Buy a bag or a bushel!

This weekend in the bakery we will still be taking orders for Holiday take and bake pies.   We will have one November order pickup day which is Saturday, November 23 from 9-12.  So all you procrastinators, this is your last chance to order what you need for the holidays (and just to have in the freezer for yourself!)

Donuts:  Friday, Saturday and Sunday will be your last days to indulge in our donuts this year!  Make sure you visit the bakery, it may be the only warm place around the farm to be!

This weekend’s offerings will be:

  • Cookies:  Cut-out cookies, Frosted Lemon, M&M “Monster”, Chaos, Mudslide, and Salted Caramel
  • Pies:   AppleBlueberry, Cherry, Pecan, and Pumpkin.
  • Apple Crisp
  • Breads: Wheat and Rye Herb, Potato Scallion, and Herb Baguette.  Whole Wheat, Honey Oatmeal, Cinnamon, Italian.
  • Cinnamon Rolls, Sticky Buns, Yeast Donuts, muffins, scones
  • Dessert bars: peanut butter mousse, chocolate caramel, lemon burst, chocolate truffle, chocolate and white mousse
  • Fall flavors cake donuts: Buttermilk, Apple Cider, and Pumpkin (Available Friday, Saturday, and Sunday)
  • Slushies- 3 flavors; Unpasteurized Apple Cider, White Grape Peach, and Grape blend. 

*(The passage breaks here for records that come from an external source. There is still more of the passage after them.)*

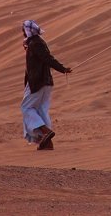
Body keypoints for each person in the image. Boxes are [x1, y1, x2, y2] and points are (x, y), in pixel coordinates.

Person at [20, 19, 72, 150]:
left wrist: (62, 69)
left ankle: (45, 132)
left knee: (26, 108)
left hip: (38, 82)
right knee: (41, 110)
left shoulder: (35, 44)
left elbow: (47, 58)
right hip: (45, 81)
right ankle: (47, 143)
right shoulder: (35, 42)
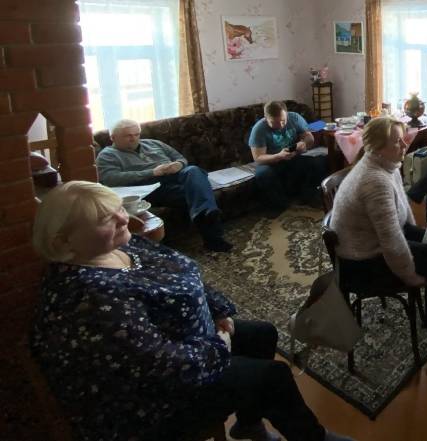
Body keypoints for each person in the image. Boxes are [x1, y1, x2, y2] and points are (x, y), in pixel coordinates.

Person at [29, 181, 354, 441]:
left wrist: (217, 310)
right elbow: (164, 365)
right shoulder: (89, 297)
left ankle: (249, 422)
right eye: (105, 219)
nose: (123, 219)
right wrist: (218, 344)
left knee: (263, 334)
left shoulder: (120, 244)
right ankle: (314, 438)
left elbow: (180, 269)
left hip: (192, 342)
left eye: (118, 209)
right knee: (273, 376)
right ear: (63, 242)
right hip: (156, 400)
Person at [330, 117, 427, 330]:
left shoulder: (385, 164)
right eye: (397, 141)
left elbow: (402, 209)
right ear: (378, 147)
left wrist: (419, 234)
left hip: (377, 239)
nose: (405, 144)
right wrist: (410, 276)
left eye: (403, 139)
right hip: (363, 259)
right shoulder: (374, 180)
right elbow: (391, 242)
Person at [96, 119, 232, 252]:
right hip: (150, 187)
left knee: (193, 170)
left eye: (136, 134)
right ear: (113, 137)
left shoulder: (153, 143)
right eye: (128, 136)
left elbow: (180, 158)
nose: (134, 139)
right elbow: (110, 179)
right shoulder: (107, 155)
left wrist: (179, 164)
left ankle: (205, 213)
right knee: (199, 193)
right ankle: (212, 234)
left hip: (174, 176)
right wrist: (152, 172)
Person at [249, 101, 328, 217]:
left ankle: (309, 196)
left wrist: (303, 143)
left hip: (293, 157)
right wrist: (278, 156)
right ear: (266, 118)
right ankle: (279, 205)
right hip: (271, 162)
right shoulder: (259, 129)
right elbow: (258, 158)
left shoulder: (294, 118)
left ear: (286, 114)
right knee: (263, 174)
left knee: (320, 161)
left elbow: (309, 138)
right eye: (274, 123)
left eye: (283, 121)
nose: (280, 125)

Look for our “take and bake” pies for you to stock up on in your freezer (for you to indulge in). “Take and bake” pie choices are all large-9″ pies and available flavors in the freezer now.

Alcohol offerings:

  • Brandies:  Pear, Grape, Apple, Cherry, Peach, and Grappa
  • Rye Whiskey
  • Hard Cider flavors: Another summer favorite is back, Strawberry!  We also have Standard Dry, Standard Sweet, Bark Bite, Cortabella, Preach, Blueberry, United Squash Federation, Ginger and Brunch.
  •  Our final brandy tour and tasting will be this  Saturday from 1 until 3 pm, in the Brandy Barn/Distillery.  We offer brandy, wine and some hard cider samples. It’s always an interesting and fun experience.  After we close for the season, we’re happy to offer appointments for picking up any of our alcohol products.

Everyone at Corey Lake Orchards thanks you for buying local, we hope to see you our last weekend!

 

***Storing Apples:

Apples are best kept in your refrigerator, preferably the crisper drawer or in an unsealed plastic bag. Refrigerate apples separately from vegetables because apples naturally release small amounts of ethylene gas that can be damaging to lettuce and other produce. If you have a root cellar, you can keep larger amounts there if it is cool, dry and dark.

For every 10 degrees above 30°F, the apples’ lifespan decreases dramatically. You do not want the apples’ temperature to fall below 30°F, however, because that will make them freeze and turn to mush when they’re thawed. Their cell walls will all collapse. Therefore, apples are best stored somewhere around 30-35°F, in a humid environment.

If storing apples in the fridge, place them inside a crisper drawer and lay a slightly dampened paper towel on top of the apples. Apples are one of the few fruits that really do benefit from being stored in the fridge as quickly as possible. Keep them in the crisper drawer with aforementioned damp paper towel, or else keep them in perforated plastic bags in a cold shed or cellar.

There is trust to that old adage: “One bad apple rots the whole bunch.” Apples give off a lot of ethylene gas, and so just one bruised and rotting apple will give off enough to swiftly ripen (and rot) the others. If you have any bruises or soft spots on an apple, set it aside for eating. Don’t store with the other apples.

Ultimately, if you’re planning on storing a lot of apples for the winter, look for firm, long-lasting apples. These are usually thick-skinned, tart apples. We recommend storing Rome or Fuji, properly stored they will last until spring.